ANKARA, Turkey (AP) - Turkey encouraged Syria on Wednesday to think of ways to revive the stalled peace talks with Israel, but the Syrian president said Israel does not appear to be a partner in the process.
Syrian President Bashar Assad sat down with Turkish Prime Minister Recep Tayyip Erdogan in Istanbul to consider how to restart the talks.
"Israel has again showed that it does not want peace," Assad said after the iftar, the dinner that breaks the daily fast during the Islamic holy month of Ramadan. "Israel has dynamited all peace negotiations so far, it has massacred people in Lebanon, it has attacked Gaza."

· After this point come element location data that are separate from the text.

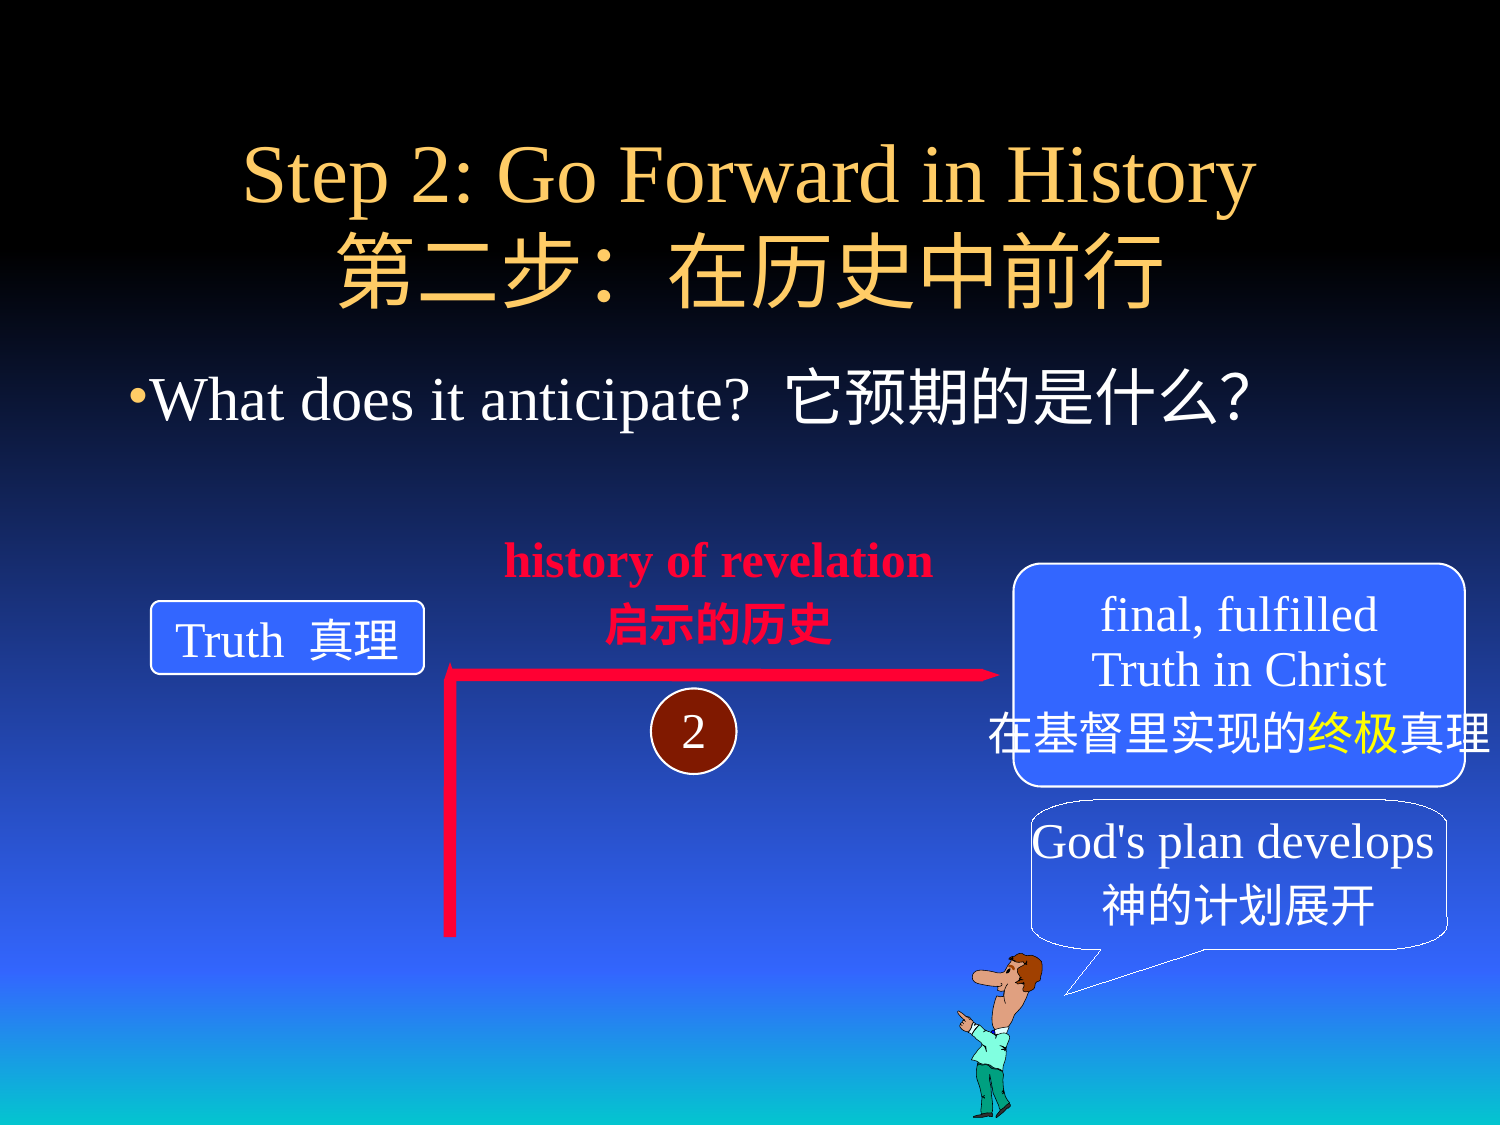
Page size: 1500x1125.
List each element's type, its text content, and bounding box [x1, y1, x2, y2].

text_box history of revelation 启示的历史 [484, 525, 953, 663]
chart [956, 952, 1044, 1119]
title Step 2: Go Forward in History 第二步：在历史中前行 [112, 110, 1388, 328]
list What does it anticipate? 它预期的是什么？ [112, 350, 1388, 442]
text_box Truth 真理 [151, 601, 424, 674]
text_box final, fulfilled Truth in Christ 在基督里实现的终极真理 [1013, 563, 1465, 787]
text_box God's plan develops 神的计划展开 [1031, 799, 1448, 996]
text_box 2 [650, 688, 737, 774]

He said Israel's presence at the peace table is only "virtual," echoing remarks Syrian Foreign Minister Walid al-Moallem made through an interpreter earlier.
"On the peace issue, we don't think Israel is present as a partner," al-Moallem said. He accused Israel of maintaining construction of Israeli settlements and continuing its aggression against Gaza.
Turkey, which mediated indirect Syrian-Israeli talks last year, has offered to help restart the peace negotiations after they broke off in March when a more hardline Israeli government came to power.
Turkey has also been trying to help defuse a spat between Syria and Iraq triggered by Iraqi allegations that Syria has been used as a launching pad for violence in Baghdad.
Security talks held Tuesday by Iraqi and Syrian diplomats in Ankara ended with no agreement, after Syria refused to extradite suspects accused of deadly Baghdad bombings, Iraqi government spokesman Ali al-Dabbagh said.
The Iraqi and Syrian foreign ministers plan to meet Thursday in Istanbul. Turkish Foreign Minister Ahmet Davutoglu and Arab League Secretary General Amr Moussa will also attend.
Iraq is demanding Syria hand over two members of Saddam Hussein's now-outlawed Baath Party who are blamed by Iraq for the Aug. 19 truck bombings that killed more than 100 people in Baghdad. Iraqi Prime Minister Nouri al-Maliki has called on the U.N. Security Council to investigate the attacks.
Syria rejected Iraq's request, saying it had failed to provide evidence implicating the two suspects.
Turkey mediated another Syrian-Iraqi meeting last week in Cairo that ended with the Iraqi foreign minister accusing Syria of fueling sectarian tensions in Iraq and supporting terrorism. Syria denies the charges.
Meanwhile, Turkey and Syria on Wednesday bilaterally waived visa requirements in a sign of improving ties, Davutoglu said.